Con el ceño fruncido y manos nerviosas aguardaba en la mesa del bar.
Sus ojos curiosos recorrían las mesas restantes, mientras hacia repicar los dedos en el plato del café ya tibio.
Se detuvo por un instante frente al papel, pensando en un comienzo adecuado. Nada lo convencía.
Volvió a arrugar otra hoja, dejándola a un lado, junto a las demás.
No estaba acostumbrado a esta situación, ni a tener que definir tan drásticamente una etapa de su vida. No sabía como despedirse. Aun estando rodeado de recuerdos en el clásico Touring Club , con la melancolía a flor de piel, las palabras no surgían tan espontáneamente como de costumbre. Por el contrario, entorpecía su necesidad de regresar a casa por la valija, llamar el taxi de la parada de la esquina y recorrer velozmente la ciudad sorteando los bulliciosos vehículos, típicos del tráfico de media mañana, rumbo al aeropuerto.
Una mesa contra la ventana, una figura recortándose a contraluz y un perfume denso, a flores y frutas, que llegaba a él como una bocanada de jardín, lo hizo regresar de una sola vez a su mesa en el bar.
Le llamo la atención aquella mujer que, sola en la mesa para dos, revolvía con su dedo índice el cubo de hielo en un vaso de aparente agua tónica.
De vez en cuando ella lo miraba con curiosidad. Tal vez le molestaba el crujir de la hoja vez tras vez. Pensó que era uno de esos escritores fracasados que suelen sentarse a la mesa de un bar, con el cigarrillo en una mano y la pluma en otra, observando... sólo observando.
Sonrió para si. "Quizás escriba sobre mi...", dijo ella entre dientes, y continuó con su mirada en la calle.
Se olvidó por completo de su intrigante escritor.
Sus ojos se perdieron entre la gente... la gente que iba y venía.
Él volvió a concentrarse en la carta. Era consciente que sus amigos le reprocharían la manera de alejarse. Le pesaba, pero no lo suficiente como para desistir de aquella idea.

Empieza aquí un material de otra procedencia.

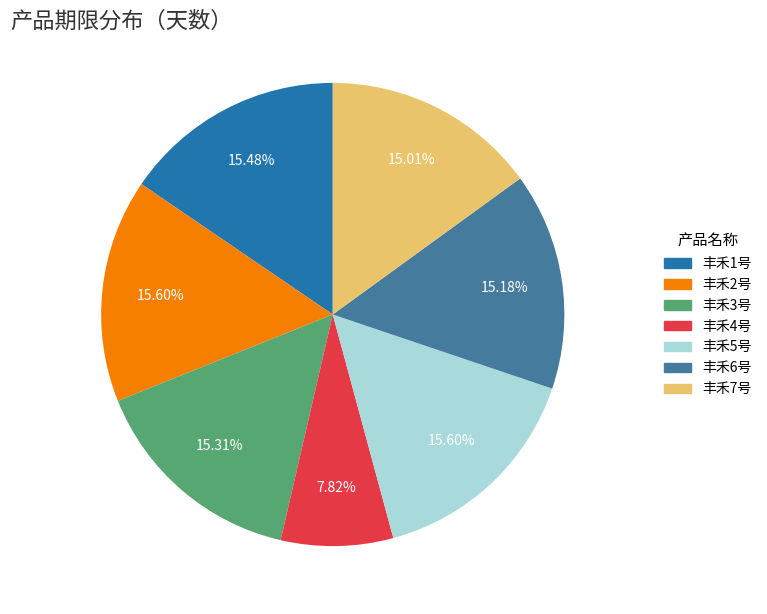

Do 丰禾6号 and 丰禾4号 together represent more than half of the pie?

No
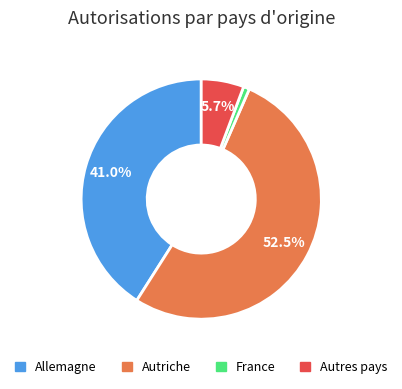

Is there a majority slice in this chart?

Yes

Y en un instante regresaban los recuerdos con la misma densidad del perfume de aquella difusa mujer junto a la ventana… los paseos por el río, los cafecitos los lunes en la mañana con Rodrigo y Marcos en el Touring, la playa en invierno, el cine los viernes por la noche, el asado con amigos los sábados, los domingos por la tarde en la plaza Centenario… todo lo ligaba al valle. Recordaba aquellas palabras de Jorge Spíndola:
la vida se siente cómoda aquí adentro, se suelta el pelo y anda por las mesas como si fuera un lustra, sueños que acaricia los pasos de la gente. Y uno la ve tan bonita que agarra una servilleta de papel y no tiene más remedio que escribir... la vida va juntando las palabras de la gente en servilletas de papel...si uno juntara estos papelitos podría reconstruir el alma de la ciudad....
Poco a poco fue haciéndose a la idea de que esas imágenes, tan vívidas hoy en aquella mesa, se convertirían en fotos viejas de un álbum empolvado en su caja de mudanza.
Cuando la mujer de la ventana se levantó, y le dirigió una mirada excrutadora… alzó su muñeca y se fijó en el reloj. Era hora de irse.
Lentamente se levantó, saludó a Julián, el mozo, y empujó la pesada y vieja puerta del bar. El aire frío de la calle le pegó en la cara como una cachetada. Recorrió en silencio algunas cuadras de la Avda. Fontana y encaró por San Martín hasta la plaza. Tomó un taxi y rumbeó para su casa… viendo el ir y venir de la gente, alma de su ciudad.